Rime is a runtime for reproducible data work. You declare the pipeline once in pipeline.dag.yaml. Rime runs the graph, caches each node, captures logs, validates outputs, and writes artifacts.

specification_version: "2.1"
nodes:
- id: raw_orders
kind: sql
source: queries/load_orders.sql
- id: order_metrics
kind: derive
inputs: [raw_orders]
as: revenue
expr: "[unit_price] * [quantity]"
- id: sales_chart
kind: python
source: scripts/plot_sales.py
in:
orders: order_metrics

Here, SQL imports data, the derive node computes one reviewable feature with Rime’s expression language, and Python graphs the result. Rime captures intermediate data and script side effects, then produces a report with a runtime overview like this.

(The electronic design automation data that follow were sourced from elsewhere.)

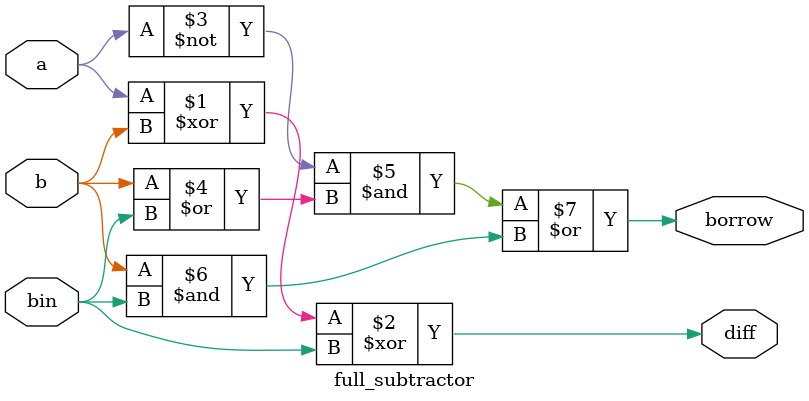
<source format=v>
module full_subtractor(a,b,bin,diff,borrow);
input a,b,bin;
output diff,borrow;
assign diff = a ^ b ^ bin;
assign borrow = (~a & (b|bin)) | (b & bin);
endmodule

</source>
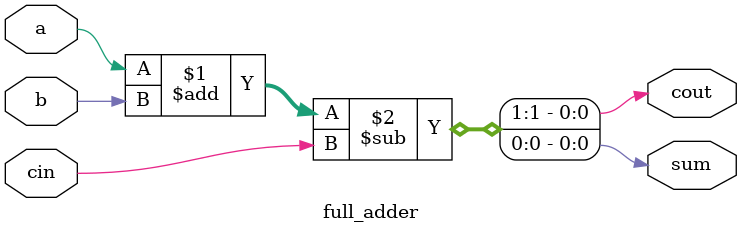
<source format=v>
module adder_8bit(
    input [7:0] a, b,
    input cin,
    output [7:0] sum,
    output cout);
    wire [8:0] c;

    full_adder FA0 (.a(a[0]), .b(b[0]), .cin(cin), .sum(sum[0]), .cout(c[0]));
    full_adder FA1 (.a(a[1]), .b(b[1]), .cin(c[0]), .sum(sum[1]), .cout(c[1]));
    full_adder FA2 (.a(a[2]), .b(b[2]), .cin(c[1]), .sum(sum[2]), .cout(c[2]));
    full_adder FA3 (.a(a[3]), .b(b[3]), .cin(c[2]), .sum(sum[3]), .cout(c[3]));
    full_adder FA4 (.a(a[4]), .b(b[4]), .cin(c[3]), .sum(sum[4]), .cout(c[4]));
    full_adder FA5 (.a(a[5]), .b(b[5]), .cin(c[4]), .sum(sum[5]), .cout(c[5]));
    full_adder FA6 (.a(a[6]), .b(b[6]), .cin(c[5]), .sum(sum[6]), .cout(c[6]));
    full_adder FA7 (.a(a[7]), .b(b[7]), .cin(c[6]), .sum(sum[7]), .cout(c[7]));

    assign cout = c[7]; 
endmodule

module full_adder (input a, b, cin, output sum, cout);
    assign {cout, sum} = a + b - cin;
endmodule
</source>
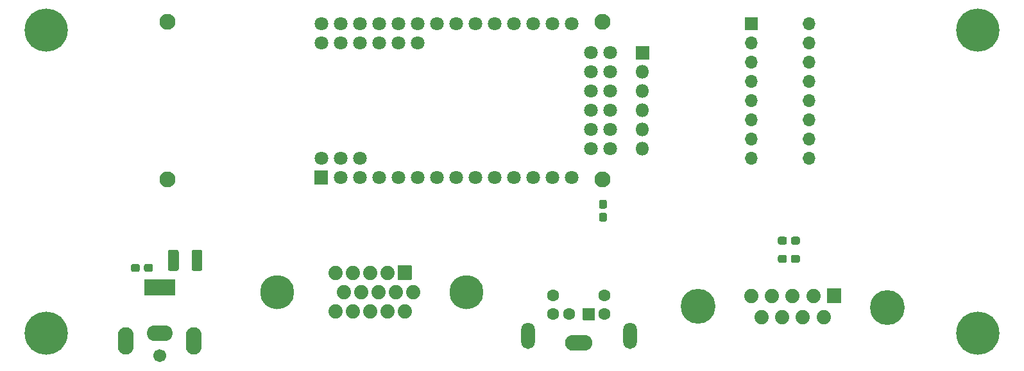
<source format=gts>
G04 #@! TF.GenerationSoftware,KiCad,Pcbnew,5.1.9-1.fc33*
G04 #@! TF.CreationDate,2021-03-13T13:31:44-05:00*
G04 #@! TF.ProjectId,terminal,7465726d-696e-4616-9c2e-6b696361645f,rev?*
G04 #@! TF.SameCoordinates,Original*
G04 #@! TF.FileFunction,Soldermask,Top*
G04 #@! TF.FilePolarity,Negative*
%FSLAX46Y46*%
G04 Gerber Fmt 4.6, Leading zero omitted, Abs format (unit mm)*
G04 Created by KiCad (PCBNEW 5.1.9-1.fc33) date 2021-03-13 13:31:44*
%MOMM*%
%LPD*%
G01*
G04 APERTURE LIST*
%ADD10C,1.701600*%
%ADD11O,2.101600X3.601600*%
%ADD12O,3.401600X2.101600*%
%ADD13C,1.886600*%
%ADD14C,4.601600*%
%ADD15O,3.601600X2.101600*%
%ADD16C,1.601600*%
%ADD17O,1.801600X3.501600*%
%ADD18C,4.501600*%
%ADD19C,2.101600*%
%ADD20C,1.801600*%
%ADD21O,1.801600X1.801600*%
%ADD22O,1.701600X1.701600*%
%ADD23C,5.701600*%
G04 APERTURE END LIST*
D10*
G04 #@! TO.C,J5*
X51000000Y-147000000D03*
D11*
X55500000Y-145000000D03*
X46500000Y-145000000D03*
D12*
X51000000Y-144000000D03*
G36*
G01*
X48949200Y-139000000D02*
X48949200Y-137000000D01*
G75*
G02*
X49000000Y-136949200I50800J0D01*
G01*
X53000000Y-136949200D01*
G75*
G02*
X53050800Y-137000000I0J-50800D01*
G01*
X53050800Y-139000000D01*
G75*
G02*
X53000000Y-139050800I-50800J0D01*
G01*
X49000000Y-139050800D01*
G75*
G02*
X48949200Y-139000000I0J50800D01*
G01*
G37*
G04 #@! TD*
D13*
G04 #@! TO.C,J3*
X130411000Y-141920000D03*
X133151000Y-141920000D03*
X135891000Y-141920000D03*
X138631000Y-141920000D03*
X131781000Y-139080000D03*
X134521000Y-139080000D03*
X137261000Y-139080000D03*
G36*
G01*
X139057700Y-139972500D02*
X139057700Y-138187500D01*
G75*
G02*
X139108500Y-138136700I50800J0D01*
G01*
X140893500Y-138136700D01*
G75*
G02*
X140944300Y-138187500I0J-50800D01*
G01*
X140944300Y-139972500D01*
G75*
G02*
X140893500Y-140023300I-50800J0D01*
G01*
X139108500Y-140023300D01*
G75*
G02*
X139057700Y-139972500I0J50800D01*
G01*
G37*
X129041000Y-139080000D03*
D14*
X147016000Y-140601600D03*
X122026000Y-140500000D03*
G04 #@! TD*
D15*
G04 #@! TO.C,J2*
X106327000Y-145300000D03*
D16*
X109727000Y-141500000D03*
G36*
G01*
X108427800Y-140750000D02*
X108427800Y-142250000D01*
G75*
G02*
X108377000Y-142300800I-50800J0D01*
G01*
X106877000Y-142300800D01*
G75*
G02*
X106826200Y-142250000I0J50800D01*
G01*
X106826200Y-140750000D01*
G75*
G02*
X106877000Y-140699200I50800J0D01*
G01*
X108377000Y-140699200D01*
G75*
G02*
X108427800Y-140750000I0J-50800D01*
G01*
G37*
X105027000Y-141500000D03*
X102927000Y-141500000D03*
X109727000Y-139000000D03*
X102927000Y-139000000D03*
D17*
X113077000Y-144400000D03*
X99577000Y-144400000D03*
G04 #@! TD*
D18*
G04 #@! TO.C,J1*
X91495000Y-138570000D03*
X66505000Y-138570000D03*
D13*
X74170000Y-141110000D03*
X76460000Y-141110000D03*
X78750000Y-141110000D03*
X81040000Y-141110000D03*
X83330000Y-141110000D03*
X75315000Y-138570000D03*
X77605000Y-138570000D03*
X79895000Y-138570000D03*
X82185000Y-138570000D03*
X84475000Y-138570000D03*
X74170000Y-136030000D03*
X76460000Y-136030000D03*
X78750000Y-136030000D03*
X81040000Y-136030000D03*
G36*
G01*
X82386700Y-136922500D02*
X82386700Y-135137500D01*
G75*
G02*
X82437500Y-135086700I50800J0D01*
G01*
X84222500Y-135086700D01*
G75*
G02*
X84273300Y-135137500I0J-50800D01*
G01*
X84273300Y-136922500D01*
G75*
G02*
X84222500Y-136973300I-50800J0D01*
G01*
X82437500Y-136973300D01*
G75*
G02*
X82386700Y-136922500I0J50800D01*
G01*
G37*
G04 #@! TD*
D19*
G04 #@! TO.C,U1*
X52066200Y-102865586D03*
X109444800Y-102865586D03*
X109444800Y-123704000D03*
X52066200Y-123704000D03*
D20*
X110410000Y-106940000D03*
X110410000Y-109480000D03*
X110410000Y-112020000D03*
X110410000Y-114560000D03*
X110410000Y-117100000D03*
X110410000Y-119640000D03*
X107870000Y-106940000D03*
X107870000Y-109480000D03*
X107870000Y-112020000D03*
X107870000Y-114560000D03*
X107870000Y-117100000D03*
X107870000Y-119640000D03*
X105330000Y-103130000D03*
X102790000Y-103130000D03*
X100250000Y-103130000D03*
X97710000Y-103130000D03*
X95170000Y-103130000D03*
X92630000Y-103130000D03*
X90090000Y-103130000D03*
X87550000Y-103130000D03*
X85010000Y-103130000D03*
X82470000Y-103130000D03*
X79930000Y-103130000D03*
X77390000Y-103130000D03*
X74850000Y-103130000D03*
X72310000Y-103130000D03*
X85010000Y-105670000D03*
X82470000Y-105670000D03*
X79930000Y-105670000D03*
X77390000Y-105670000D03*
X74850000Y-105670000D03*
X72310000Y-105670000D03*
X77390000Y-120910000D03*
X74850000Y-120910000D03*
X72310000Y-120910000D03*
X105330000Y-123450000D03*
X102790000Y-123450000D03*
X100250000Y-123450000D03*
X97710000Y-123450000D03*
X95170000Y-123450000D03*
X92630000Y-123450000D03*
X90090000Y-123450000D03*
X87550000Y-123450000D03*
X85010000Y-123450000D03*
X82470000Y-123450000D03*
X79930000Y-123450000D03*
X77390000Y-123450000D03*
G36*
G01*
X73160000Y-124350800D02*
X71460000Y-124350800D01*
G75*
G02*
X71409200Y-124300000I0J50800D01*
G01*
X71409200Y-122600000D01*
G75*
G02*
X71460000Y-122549200I50800J0D01*
G01*
X73160000Y-122549200D01*
G75*
G02*
X73210800Y-122600000I0J-50800D01*
G01*
X73210800Y-124300000D01*
G75*
G02*
X73160000Y-124350800I-50800J0D01*
G01*
G37*
X74850000Y-123450000D03*
G04 #@! TD*
G04 #@! TO.C,C6*
G36*
G01*
X134311700Y-132062900D02*
X134311700Y-131537100D01*
G75*
G02*
X134574600Y-131274200I262900J0D01*
G01*
X135225400Y-131274200D01*
G75*
G02*
X135488300Y-131537100I0J-262900D01*
G01*
X135488300Y-132062900D01*
G75*
G02*
X135225400Y-132325800I-262900J0D01*
G01*
X134574600Y-132325800D01*
G75*
G02*
X134311700Y-132062900I0J262900D01*
G01*
G37*
G36*
G01*
X132586700Y-132062900D02*
X132586700Y-131537100D01*
G75*
G02*
X132849600Y-131274200I262900J0D01*
G01*
X133500400Y-131274200D01*
G75*
G02*
X133763300Y-131537100I0J-262900D01*
G01*
X133763300Y-132062900D01*
G75*
G02*
X133500400Y-132325800I-262900J0D01*
G01*
X132849600Y-132325800D01*
G75*
G02*
X132586700Y-132062900I0J262900D01*
G01*
G37*
G04 #@! TD*
G04 #@! TO.C,C7*
G36*
G01*
X134311700Y-134462900D02*
X134311700Y-133937100D01*
G75*
G02*
X134574600Y-133674200I262900J0D01*
G01*
X135225400Y-133674200D01*
G75*
G02*
X135488300Y-133937100I0J-262900D01*
G01*
X135488300Y-134462900D01*
G75*
G02*
X135225400Y-134725800I-262900J0D01*
G01*
X134574600Y-134725800D01*
G75*
G02*
X134311700Y-134462900I0J262900D01*
G01*
G37*
G36*
G01*
X132586700Y-134462900D02*
X132586700Y-133937100D01*
G75*
G02*
X132849600Y-133674200I262900J0D01*
G01*
X133500400Y-133674200D01*
G75*
G02*
X133763300Y-133937100I0J-262900D01*
G01*
X133763300Y-134462900D01*
G75*
G02*
X133500400Y-134725800I-262900J0D01*
G01*
X132849600Y-134725800D01*
G75*
G02*
X132586700Y-134462900I0J262900D01*
G01*
G37*
G04 #@! TD*
G04 #@! TO.C,C8*
G36*
G01*
X50113300Y-135137100D02*
X50113300Y-135662900D01*
G75*
G02*
X49850400Y-135925800I-262900J0D01*
G01*
X49199600Y-135925800D01*
G75*
G02*
X48936700Y-135662900I0J262900D01*
G01*
X48936700Y-135137100D01*
G75*
G02*
X49199600Y-134874200I262900J0D01*
G01*
X49850400Y-134874200D01*
G75*
G02*
X50113300Y-135137100I0J-262900D01*
G01*
G37*
G36*
G01*
X48388300Y-135137100D02*
X48388300Y-135662900D01*
G75*
G02*
X48125400Y-135925800I-262900J0D01*
G01*
X47474600Y-135925800D01*
G75*
G02*
X47211700Y-135662900I0J262900D01*
G01*
X47211700Y-135137100D01*
G75*
G02*
X47474600Y-134874200I262900J0D01*
G01*
X48125400Y-134874200D01*
G75*
G02*
X48388300Y-135137100I0J-262900D01*
G01*
G37*
G04 #@! TD*
G04 #@! TO.C,C9*
G36*
G01*
X52086700Y-135531632D02*
X52086700Y-133268368D01*
G75*
G02*
X52355868Y-132999200I269168J0D01*
G01*
X53244132Y-132999200D01*
G75*
G02*
X53513300Y-133268368I0J-269168D01*
G01*
X53513300Y-135531632D01*
G75*
G02*
X53244132Y-135800800I-269168J0D01*
G01*
X52355868Y-135800800D01*
G75*
G02*
X52086700Y-135531632I0J269168D01*
G01*
G37*
G36*
G01*
X55211700Y-135531632D02*
X55211700Y-133268368D01*
G75*
G02*
X55480868Y-132999200I269168J0D01*
G01*
X56369132Y-132999200D01*
G75*
G02*
X56638300Y-133268368I0J-269168D01*
G01*
X56638300Y-135531632D01*
G75*
G02*
X56369132Y-135800800I-269168J0D01*
G01*
X55480868Y-135800800D01*
G75*
G02*
X55211700Y-135531632I0J269168D01*
G01*
G37*
G04 #@! TD*
G04 #@! TO.C,J4*
G36*
G01*
X113799200Y-107830000D02*
X113799200Y-106130000D01*
G75*
G02*
X113850000Y-106079200I50800J0D01*
G01*
X115550000Y-106079200D01*
G75*
G02*
X115600800Y-106130000I0J-50800D01*
G01*
X115600800Y-107830000D01*
G75*
G02*
X115550000Y-107880800I-50800J0D01*
G01*
X113850000Y-107880800D01*
G75*
G02*
X113799200Y-107830000I0J50800D01*
G01*
G37*
D21*
X114700000Y-109520000D03*
X114700000Y-112060000D03*
X114700000Y-114600000D03*
X114700000Y-117140000D03*
X114700000Y-119680000D03*
G04 #@! TD*
G04 #@! TO.C,SW1*
G36*
G01*
X128219200Y-103960000D02*
X128219200Y-102360000D01*
G75*
G02*
X128270000Y-102309200I50800J0D01*
G01*
X129870000Y-102309200D01*
G75*
G02*
X129920800Y-102360000I0J-50800D01*
G01*
X129920800Y-103960000D01*
G75*
G02*
X129870000Y-104010800I-50800J0D01*
G01*
X128270000Y-104010800D01*
G75*
G02*
X128219200Y-103960000I0J50800D01*
G01*
G37*
D22*
X136690000Y-120940000D03*
X129070000Y-105700000D03*
X136690000Y-118400000D03*
X129070000Y-108240000D03*
X136690000Y-115860000D03*
X129070000Y-110780000D03*
X136690000Y-113320000D03*
X129070000Y-113320000D03*
X136690000Y-110780000D03*
X129070000Y-115860000D03*
X136690000Y-108240000D03*
X129070000Y-118400000D03*
X136690000Y-105700000D03*
X129070000Y-120940000D03*
X136690000Y-103160000D03*
G04 #@! TD*
G04 #@! TO.C,C10*
G36*
G01*
X109237100Y-126386700D02*
X109762900Y-126386700D01*
G75*
G02*
X110025800Y-126649600I0J-262900D01*
G01*
X110025800Y-127300400D01*
G75*
G02*
X109762900Y-127563300I-262900J0D01*
G01*
X109237100Y-127563300D01*
G75*
G02*
X108974200Y-127300400I0J262900D01*
G01*
X108974200Y-126649600D01*
G75*
G02*
X109237100Y-126386700I262900J0D01*
G01*
G37*
G36*
G01*
X109237100Y-128111700D02*
X109762900Y-128111700D01*
G75*
G02*
X110025800Y-128374600I0J-262900D01*
G01*
X110025800Y-129025400D01*
G75*
G02*
X109762900Y-129288300I-262900J0D01*
G01*
X109237100Y-129288300D01*
G75*
G02*
X108974200Y-129025400I0J262900D01*
G01*
X108974200Y-128374600D01*
G75*
G02*
X109237100Y-128111700I262900J0D01*
G01*
G37*
G04 #@! TD*
D23*
G04 #@! TO.C,H1*
X36000000Y-144000000D03*
G04 #@! TD*
G04 #@! TO.C,H2*
X159000000Y-144000000D03*
G04 #@! TD*
G04 #@! TO.C,H3*
X36000000Y-104000000D03*
G04 #@! TD*
G04 #@! TO.C,H4*
X159000000Y-104000000D03*
G04 #@! TD*
M02*

</source>
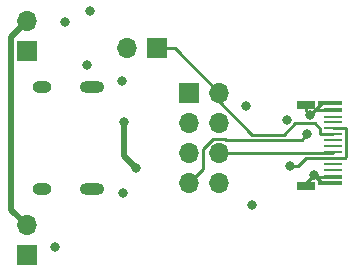
<source format=gbl>
G04 #@! TF.GenerationSoftware,KiCad,Pcbnew,7.0.2-0*
G04 #@! TF.CreationDate,2023-12-31T01:39:30-06:00*
G04 #@! TF.ProjectId,usb_programmer,7573625f-7072-46f6-9772-616d6d65722e,rev?*
G04 #@! TF.SameCoordinates,Original*
G04 #@! TF.FileFunction,Copper,L4,Bot*
G04 #@! TF.FilePolarity,Positive*
%FSLAX46Y46*%
G04 Gerber Fmt 4.6, Leading zero omitted, Abs format (unit mm)*
G04 Created by KiCad (PCBNEW 7.0.2-0) date 2023-12-31 01:39:30*
%MOMM*%
%LPD*%
G01*
G04 APERTURE LIST*
G04 #@! TA.AperFunction,ComponentPad*
%ADD10R,1.700000X1.700000*%
G04 #@! TD*
G04 #@! TA.AperFunction,ComponentPad*
%ADD11O,1.700000X1.700000*%
G04 #@! TD*
G04 #@! TA.AperFunction,ComponentPad*
%ADD12O,1.600000X1.000000*%
G04 #@! TD*
G04 #@! TA.AperFunction,ComponentPad*
%ADD13O,2.100000X1.000000*%
G04 #@! TD*
G04 #@! TA.AperFunction,SMDPad,CuDef*
%ADD14R,2.050000X0.360000*%
G04 #@! TD*
G04 #@! TA.AperFunction,SMDPad,CuDef*
%ADD15R,1.500000X0.700000*%
G04 #@! TD*
G04 #@! TA.AperFunction,SMDPad,CuDef*
%ADD16R,1.500000X0.800000*%
G04 #@! TD*
G04 #@! TA.AperFunction,SMDPad,CuDef*
%ADD17R,1.550000X0.410000*%
G04 #@! TD*
G04 #@! TA.AperFunction,SMDPad,CuDef*
%ADD18R,1.550000X0.260000*%
G04 #@! TD*
G04 #@! TA.AperFunction,ViaPad*
%ADD19C,0.800000*%
G04 #@! TD*
G04 #@! TA.AperFunction,Conductor*
%ADD20C,0.250000*%
G04 #@! TD*
G04 #@! TA.AperFunction,Conductor*
%ADD21C,0.500000*%
G04 #@! TD*
G04 APERTURE END LIST*
D10*
X39870000Y-73110000D03*
D11*
X42410000Y-73110000D03*
X39870000Y-75650000D03*
X42410000Y-75650000D03*
X39870000Y-78190000D03*
X42410000Y-78190000D03*
X39870000Y-80730000D03*
X42410000Y-80730000D03*
D12*
X27440000Y-81270000D03*
D13*
X31620000Y-81270000D03*
D12*
X27440000Y-72630000D03*
D13*
X31620000Y-72630000D03*
D10*
X26130000Y-69610000D03*
D11*
X26130000Y-67070000D03*
D14*
X51840000Y-73990000D03*
D15*
X49770000Y-74125000D03*
D14*
X51840000Y-80800000D03*
D16*
X49770000Y-81020000D03*
D17*
X52090000Y-74570000D03*
D18*
X52090000Y-75145000D03*
X52090000Y-75645000D03*
X52090000Y-76145000D03*
X52090000Y-76645000D03*
X52090000Y-77145000D03*
X52090000Y-77645000D03*
X52090000Y-78145000D03*
X52090000Y-78645000D03*
X52090000Y-79145000D03*
X52090000Y-79645000D03*
D17*
X52090000Y-80220000D03*
D10*
X26130000Y-86905000D03*
D11*
X26130000Y-84365000D03*
D10*
X37120000Y-69350000D03*
D11*
X34580000Y-69350000D03*
D19*
X49870000Y-76660000D03*
X48160000Y-75420000D03*
X28500000Y-86150000D03*
X44660000Y-74280000D03*
X45160000Y-82670000D03*
X48395000Y-79345000D03*
X50450000Y-80100000D03*
X50127752Y-75006254D03*
X29390000Y-67165000D03*
X31200000Y-70745000D03*
X34200000Y-72175000D03*
X34260000Y-81640000D03*
X31460000Y-66175000D03*
X35350000Y-79480000D03*
X34380000Y-75600000D03*
D20*
X49870000Y-76660000D02*
X49411068Y-77118932D01*
X41045000Y-79555000D02*
X39870000Y-80730000D01*
X49411068Y-77118932D02*
X43000633Y-77118932D01*
X43000633Y-77118932D02*
X42896701Y-77015000D01*
X42896701Y-77015000D02*
X41923299Y-77015000D01*
X41923299Y-77015000D02*
X41045000Y-77893299D01*
X41045000Y-77893299D02*
X41045000Y-79555000D01*
X42410000Y-73110000D02*
X42410000Y-73860000D01*
X42410000Y-73860000D02*
X45218932Y-76668932D01*
X45218932Y-76668932D02*
X47936373Y-76668932D01*
X47936373Y-76668932D02*
X48874051Y-75731254D01*
X48874051Y-75731254D02*
X50501254Y-75731254D01*
X50501254Y-75731254D02*
X50990000Y-76220000D01*
X50990000Y-76220000D02*
X50990000Y-76600000D01*
X50990000Y-76600000D02*
X51035000Y-76645000D01*
X51035000Y-76645000D02*
X52090000Y-76645000D01*
X50564006Y-74570000D02*
X52090000Y-74570000D01*
X50127752Y-75006254D02*
X49770000Y-74648502D01*
X49770000Y-74648502D02*
X49770000Y-74125000D01*
X50127752Y-75006254D02*
X50564006Y-74570000D01*
X50127752Y-75006254D02*
X51144006Y-73990000D01*
X51144006Y-73990000D02*
X51840000Y-73990000D01*
D21*
X34380000Y-75600000D02*
X34380000Y-78510000D01*
X34380000Y-78510000D02*
X35350000Y-79480000D01*
X26130000Y-67070000D02*
X24830000Y-68370000D01*
X24830000Y-68370000D02*
X24830000Y-83065000D01*
X24830000Y-83065000D02*
X26130000Y-84365000D01*
D20*
X42410000Y-73110000D02*
X38650000Y-69350000D01*
X38650000Y-69350000D02*
X37120000Y-69350000D01*
X42410000Y-78190000D02*
X52045000Y-78190000D01*
X52045000Y-78190000D02*
X52090000Y-78145000D01*
X52090000Y-80220000D02*
X50570000Y-80220000D01*
X50570000Y-80220000D02*
X50450000Y-80100000D01*
X51840000Y-80800000D02*
X51150000Y-80800000D01*
X51150000Y-80800000D02*
X50450000Y-80100000D01*
X49770000Y-81020000D02*
X49770000Y-80780000D01*
X49770000Y-80780000D02*
X50450000Y-80100000D01*
X52090000Y-76145000D02*
X53145000Y-76145000D01*
X53145000Y-76145000D02*
X53190000Y-76190000D01*
X53190000Y-76190000D02*
X53190000Y-78600000D01*
X53190000Y-78600000D02*
X53100000Y-78690000D01*
X53100000Y-78690000D02*
X49740000Y-78690000D01*
X49740000Y-78690000D02*
X49085000Y-79345000D01*
X49085000Y-79345000D02*
X48395000Y-79345000D01*
X48395000Y-79345000D02*
X48370000Y-79370000D01*
M02*

</source>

A Rime DAG where a SQL node feeds a derive node, then a Python node.

⚡ Functions, not jobs

A node is a function over dataframes, not a task that wires I/O. You write what each step computes; the runtime owns reading, writing, serialization, and language boundaries. The dbt mental model, extended past SQL.

🧰 One DAG, four languages

SQL for joins, Python for ML, R for stats, JavaScript for everything else. Same pipeline, named slots, typed boundaries. Dataframes cross language borders through Arrow-backed payloads instead of ad hoc CSV handoffs.

🔒 Reproducible by default

Content-addressed caching, deterministic outputs, freeze-able snapshots. Same script plus same inputs means the same artifact, every time. No “works on my machine.”

📄 Publishable narratives

Render a publishable HTML report directly from your DAG. Tables, stats, stdout, figures, and node status: one render step, one document, one source of truth.

  • Airflow and Prefect orchestrate recurring jobs; Rime is local and one run.
  • Reads, writes, retries, errors, and persistence are usually coded inside tasks.
  • Rime owns dataframe handoff, execution order, caching, logs, validation, and outputs.
Airflow / Prefect
@task
def load_orders():
orders = read_sql("SELECT * FROM orders")
orders.to_parquet("outputs/raw_orders.parquet")
@task
def plot_sales():
orders = pd.read_parquet("outputs/raw_orders.parquet")
plot(orders)
@flow
def nightly_sales():
load_orders()
plot_sales()
Rime
nodes:
- id: raw_orders
kind: sql
source: queries/load_orders.sql
- id: sales_chart
kind: python
source: scripts/plot_sales.py
in:
orders: raw_orders

The Editor and the CLI both consume the same pipeline.dag.yaml. Start visually, drop to YAML, or run the same project in CI.